## FUENTE
========
Sagrario obra de Ballester Peña (Museo de Arte Sacro)

La liturgia nos presenta lecturas distintas para los tres ciclos. Estás lecturas subrayan un aspecto particular de este gran misterio de la Eucaristía. Las de este año, Ciclo A, nos la presenta sobre todo como el alimento para avanzar por el camino del desierto de la vida hacia la tierra prometida del final de los tiempos.
Sería bueno entonces empezar por un análisis de las distintas hambres que padecemos hoy. Pero esto sería muy largo, veamos una en concreto sin pretender definir si es la principal. El mundo tiene hambre de unidad.
Hay desunión en el mundo entre las naciones; el Papa Francisco dice que estamos viviendo la tercera guerra mundial por sectores, tercera guerra mundial no menos peligrosa que las dos anteriores. Hay desunión, en algunos casos violencia entre distintas religiones. Hay desunión entre los que nos declaramos cristianos. La unidad perfecta no la encontramos en las parroquias, ni en las comunidades religiosas, ni en las familias.
========
## MATERIAL
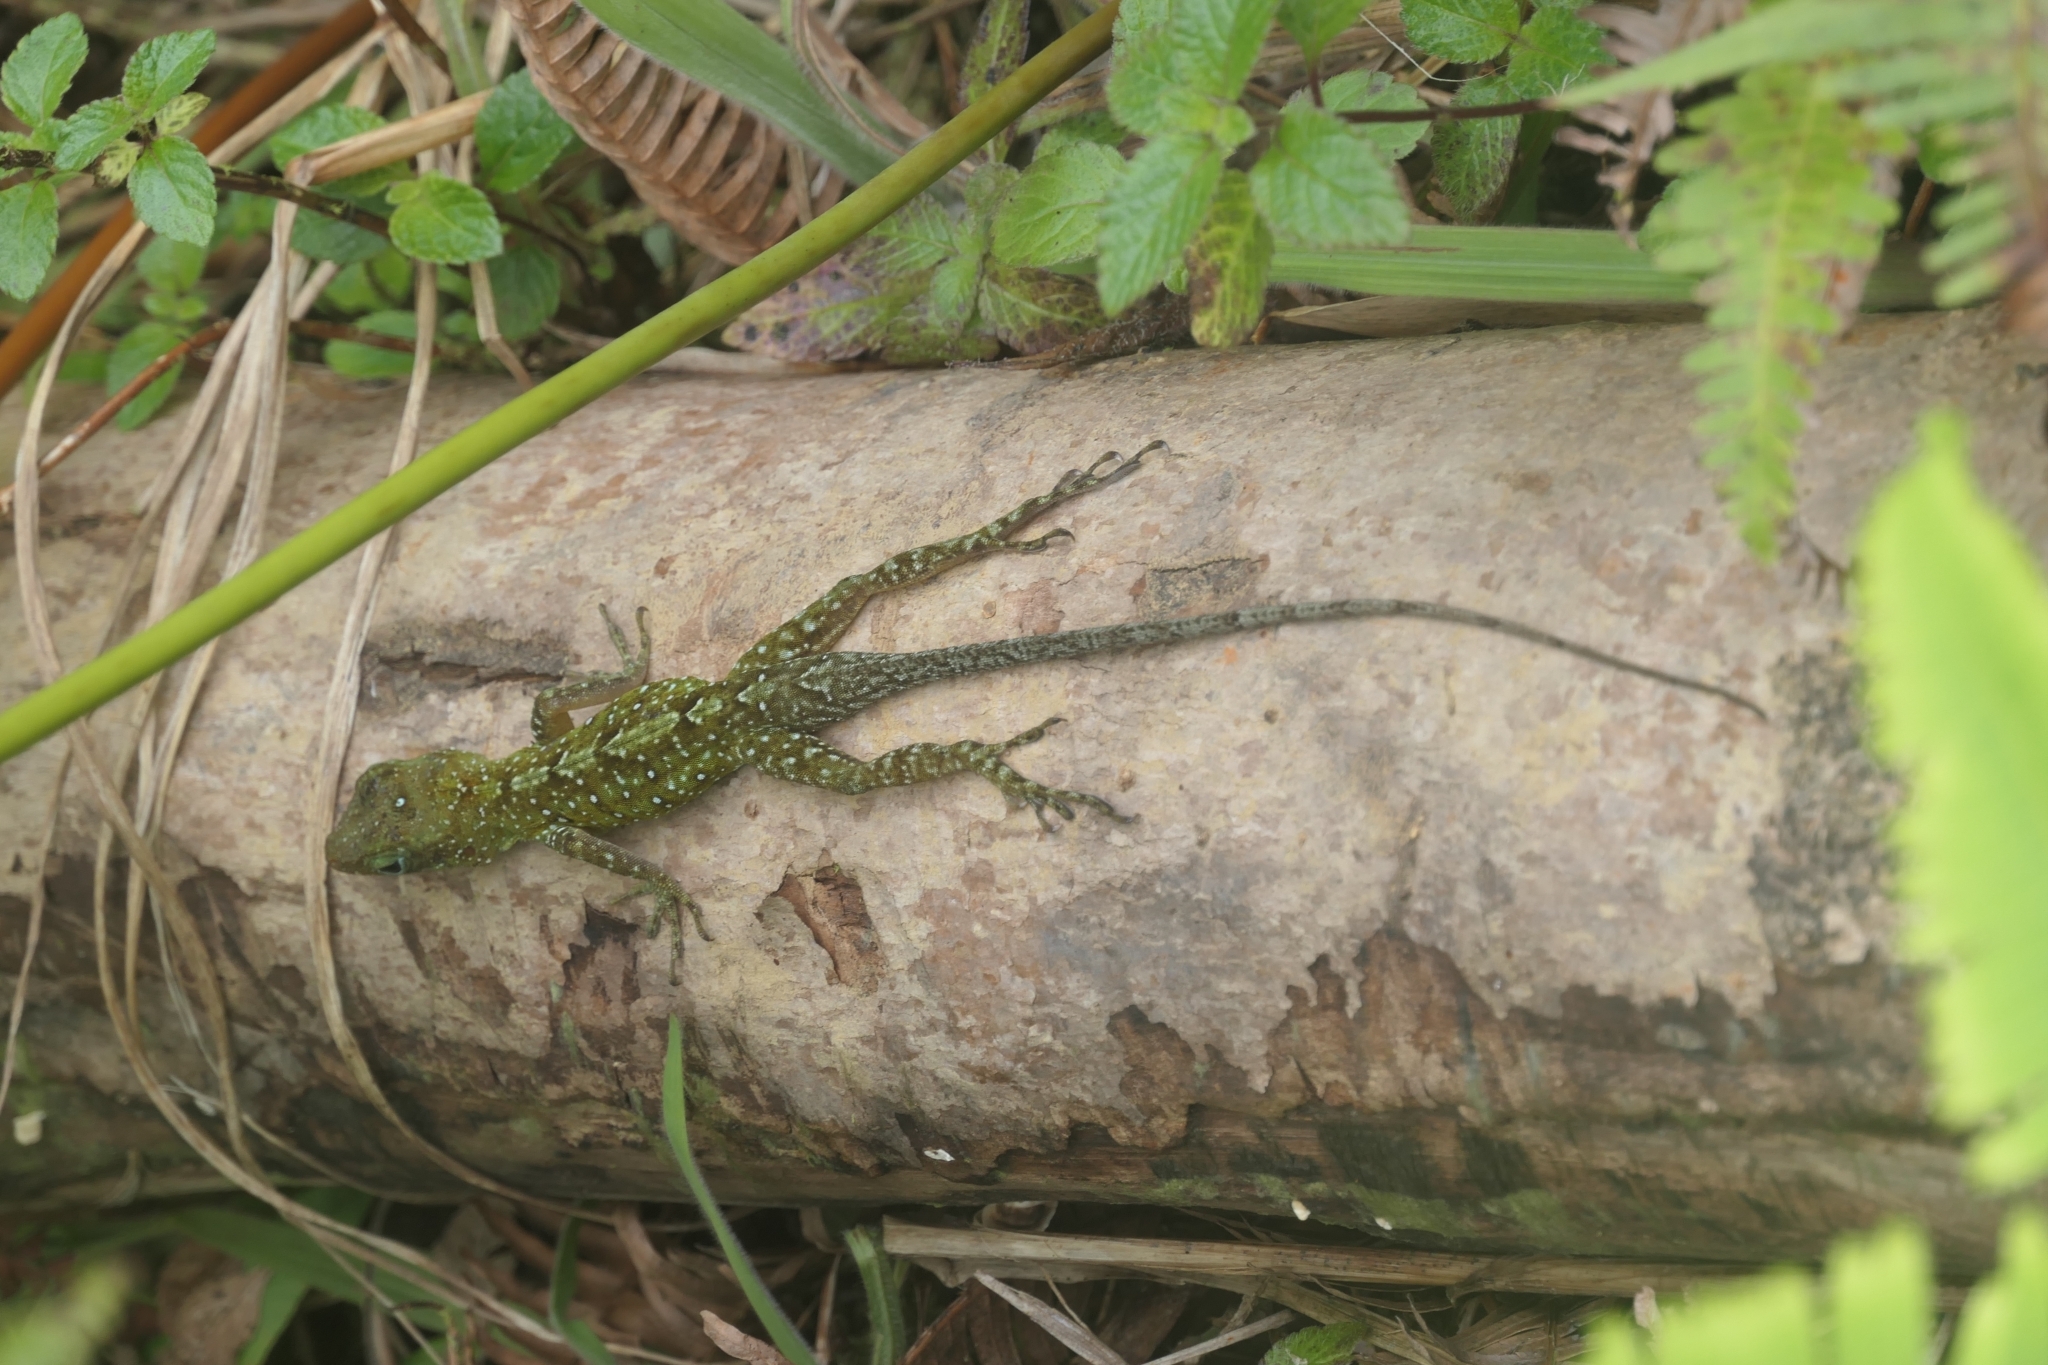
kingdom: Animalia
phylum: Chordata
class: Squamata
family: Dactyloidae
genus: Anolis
========
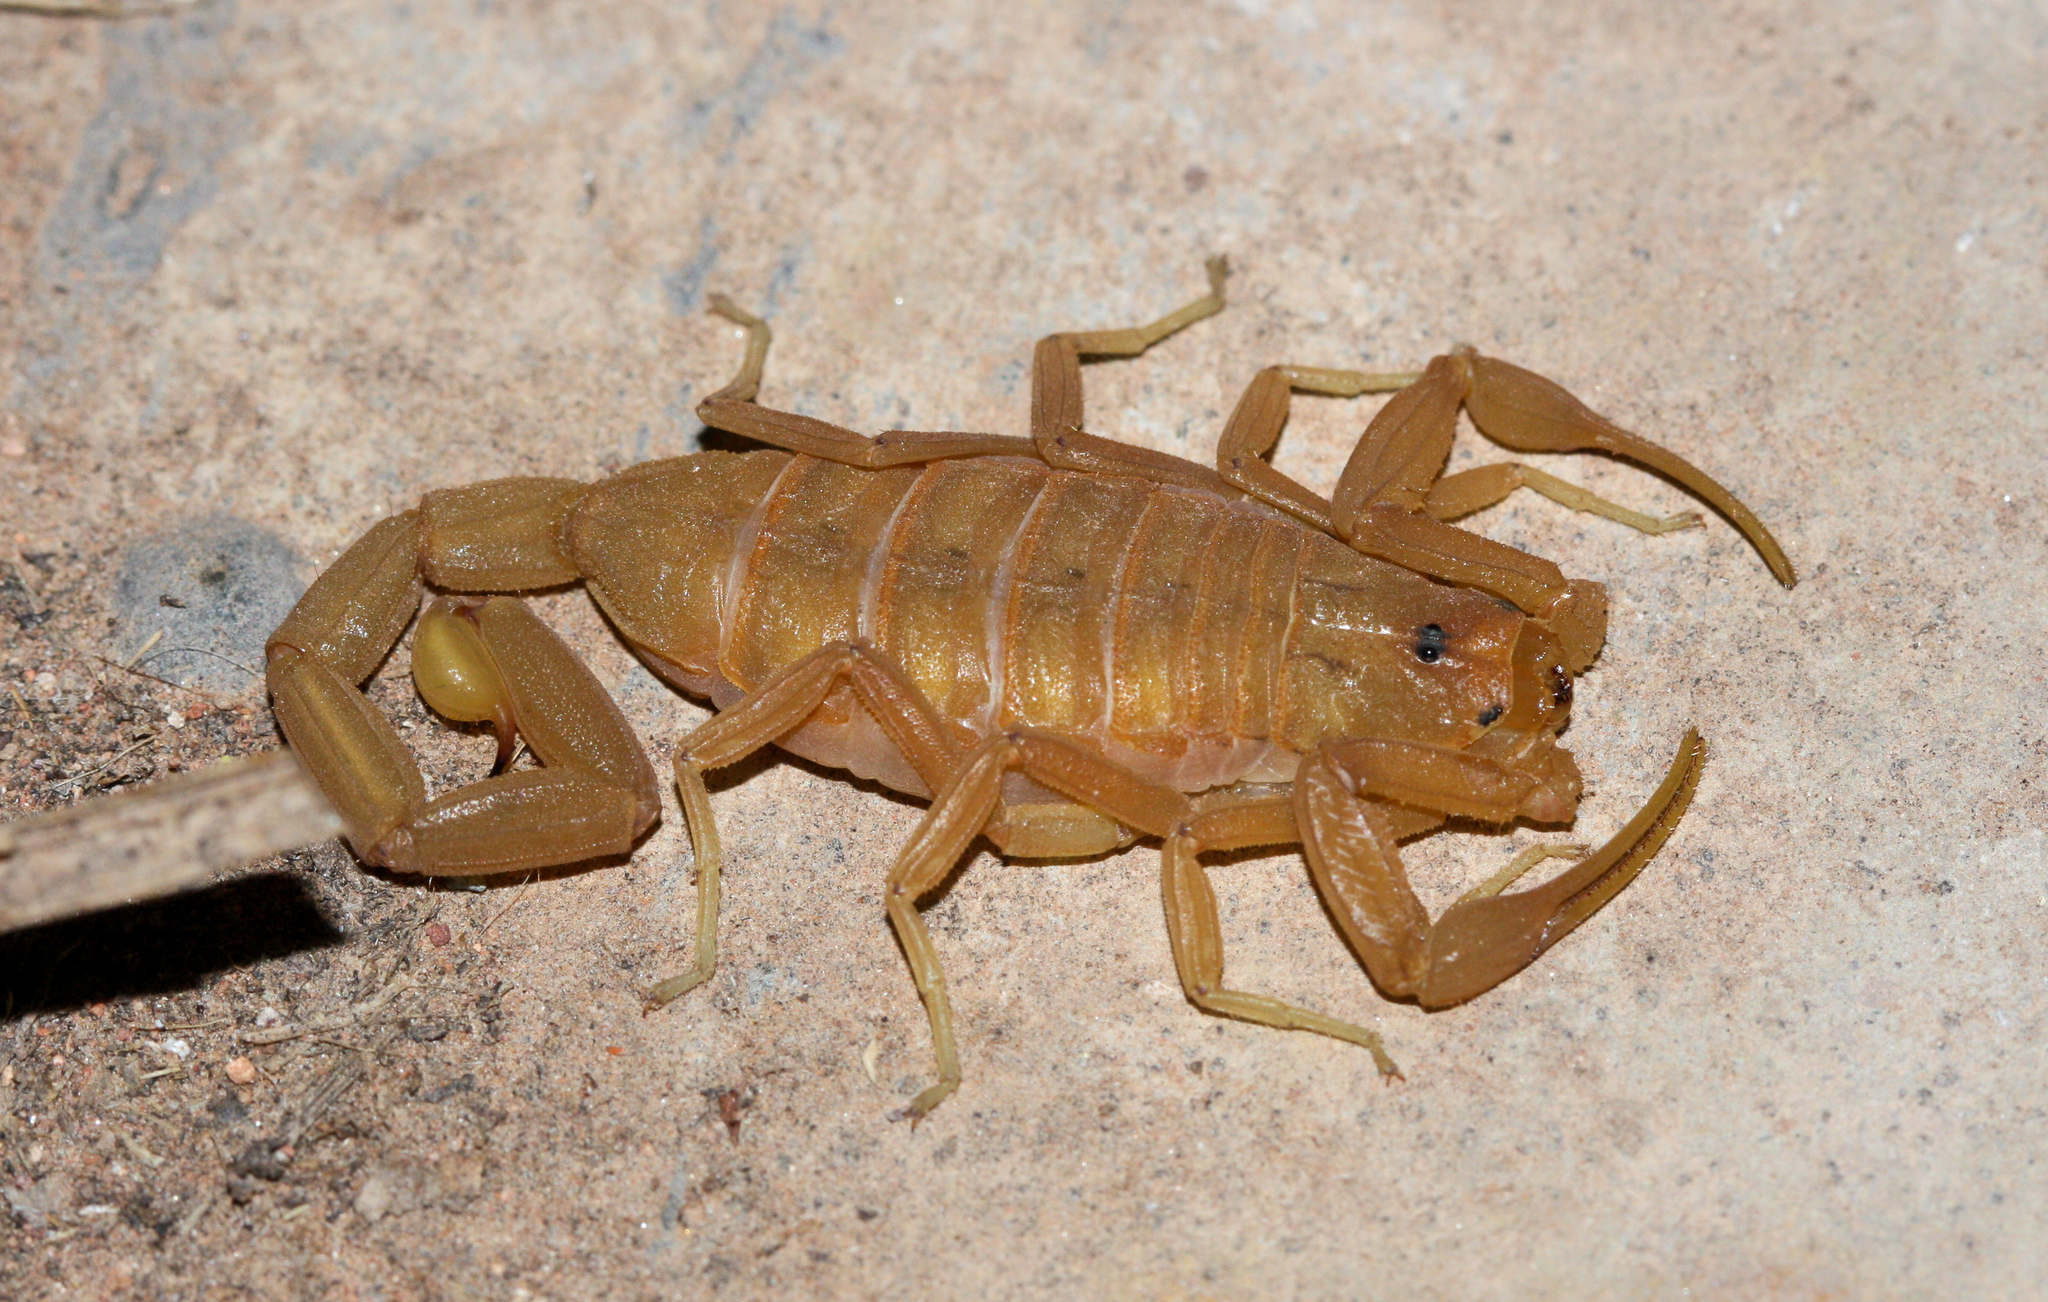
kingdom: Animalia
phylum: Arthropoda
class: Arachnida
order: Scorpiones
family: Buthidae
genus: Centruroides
========
## ACCIONES A REALIZAR
[1] Reproduce literalmente el fragmento del texto sobre la Eucaristía que comienza con "Hay desunión en el" y continúa hasta "en las familias.".
[2] Según el texto sobre la Eucaristía, ¿qué dice el Papa Francisco que estamos viviendo?
[3] Resume en forma de lista el párrafo del texto sobre la Eucaristía que empieza con "Hay desunión en el mundo entre las naciones", conservando sus datos principales.

## RESPUESTAS DADAS
[1]
Hay desunión en el mundo entre las naciones; el Papa Francisco dice que estamos viviendo la tercera guerra mundial por sectores, tercera guerra mundial no menos peligrosa que las dos anteriores. Hay desunión, en algunos casos violencia entre distintas religiones. Hay desunión entre los que nos declaramos cristianos. La unidad perfecta no la encontramos en las parroquias, ni en las comunidades religiosas, ni en las familias.

[2] Estamos viviendo la tercera guerra mundial por sectores.

[3]
- Hay desunión entre las naciones. El Papa Francisco afirma que vivimos la tercera guerra mundial por sectores, no menos peligrosa que las dos anteriores.
- Hay desunión entre distintas religiones, y en algunos casos violencia.
- Hay desunión entre quienes se declaran cristianos.
- La unidad perfecta no se encuentra en las parroquias, ni en las comunidades religiosas, ni en las familias.